[Stored data entries]
↓
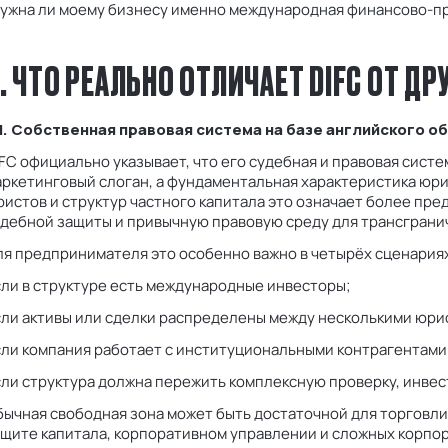
Нужна ли моему бизнесу именно международная финансово-пр
. ЧТО РЕАЛЬНО ОТЛИЧАЕТ DIFC ОТ Д
.1. Собственная правовая система на базе английского о
FC официально указывает, что его судебная и правовая сист
ркетинговый слоган, а фундаментальная характеристика юри
истов и структур частного капитала это означает более пр
удебной защиты и привычную правовую среду для трансграни
я предпринимателя это особенно важно в четырёх сценариях
ли в структуре есть международные инвесторы;
сли активы или сделки распределены между несколькими юри
сли компания работает с институциональными контрагентами
ли структура должна пережить комплексную проверку, инвес
ычная свободная зона может быть достаточной для торговли 
щите капитала, корпоративном управлении и сложных корпор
↑
> _What the task requires_: Your task is to retype the records above in full and exactly, omitting the pictures.

> _Answer to the problem_:
Нужна ли моему бизнесу именно международная финансово-пр
. ЧТО РЕАЛЬНО ОТЛИЧАЕТ DIFC ОТ Д
.1. Собственная правовая система на базе английского о
FC официально указывает, что его судебная и правовая сист
ркетинговый слоган, а фундаментальная характеристика юри
истов и структур частного капитала это означает более пр
удебной защиты и привычную правовую среду для трансграни
я предпринимателя это особенно важно в четырёх сценариях
ли в структуре есть международные инвесторы;
сли активы или сделки распределены между несколькими юри
сли компания работает с институциональными контрагентами
ли структура должна пережить комплексную проверку, инвес
ычная свободная зона может быть достаточной для торговли 
щите капитала, корпоративном управлении и сложных корпор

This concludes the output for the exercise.